Stored dataset items:
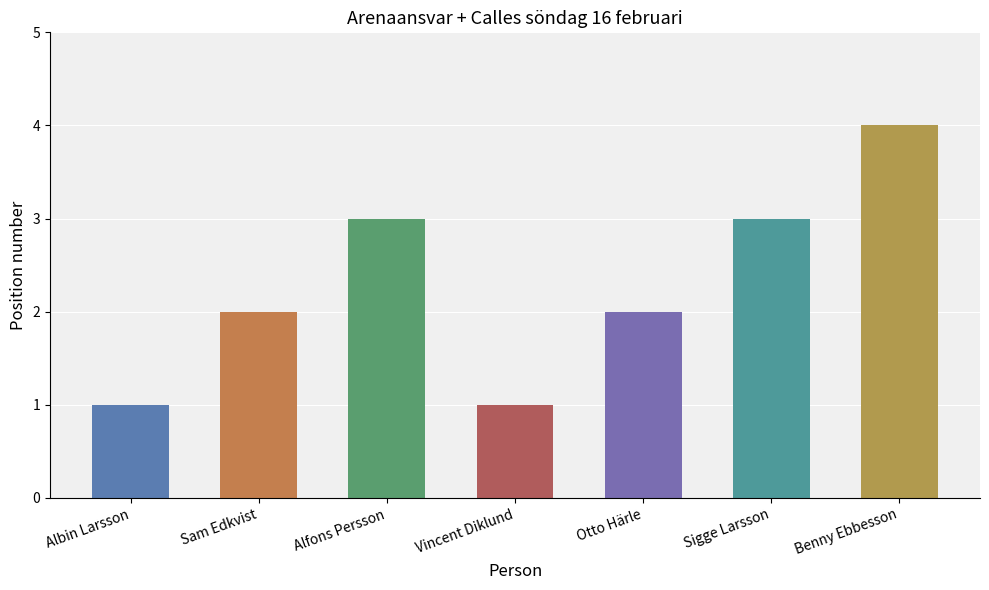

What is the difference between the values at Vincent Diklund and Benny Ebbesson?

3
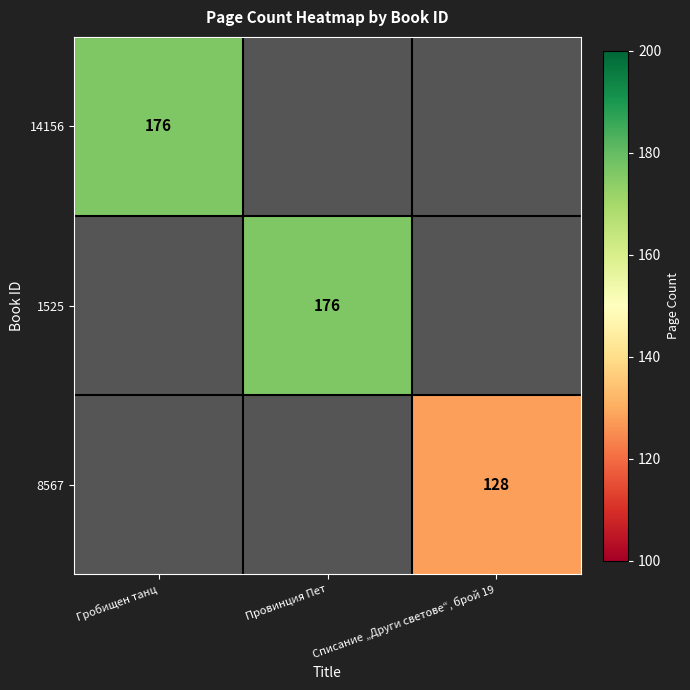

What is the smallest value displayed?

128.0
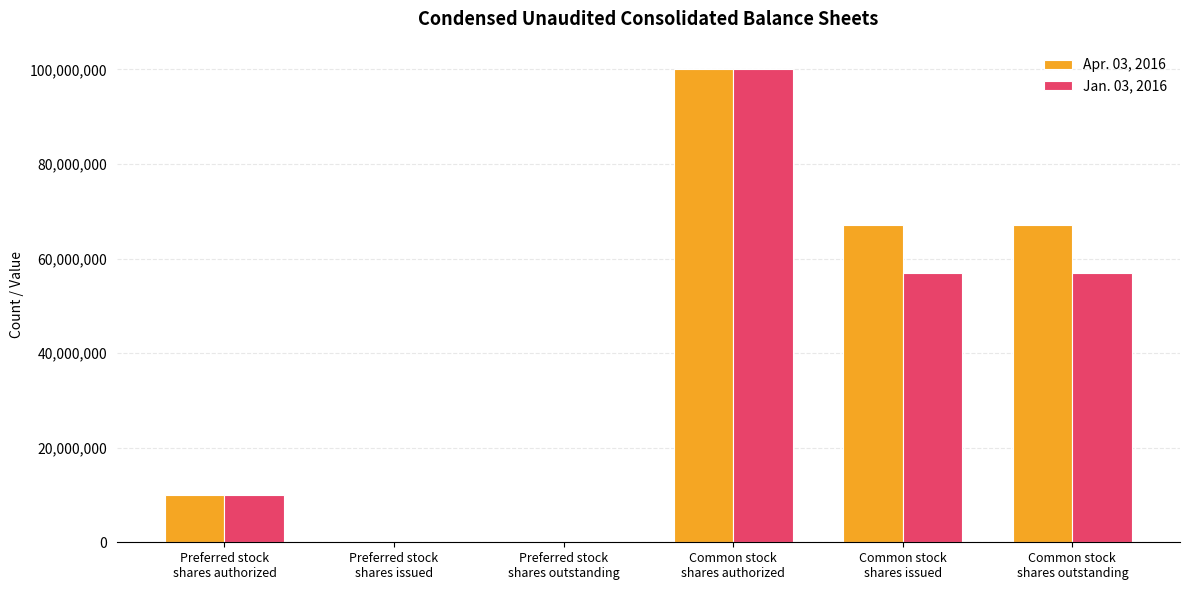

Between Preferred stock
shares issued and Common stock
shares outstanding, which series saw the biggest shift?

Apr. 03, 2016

**Activity:** Copy all of the entries above exactly, line for line, but leave out the pictures.

**Reply to the task:**
What is the difference between the values at Vincent Diklund and Benny Ebbesson?

3

What is the smallest value displayed?

128.0

Between Preferred stock
shares issued and Common stock
shares outstanding, which series saw the biggest shift?

Apr. 03, 2016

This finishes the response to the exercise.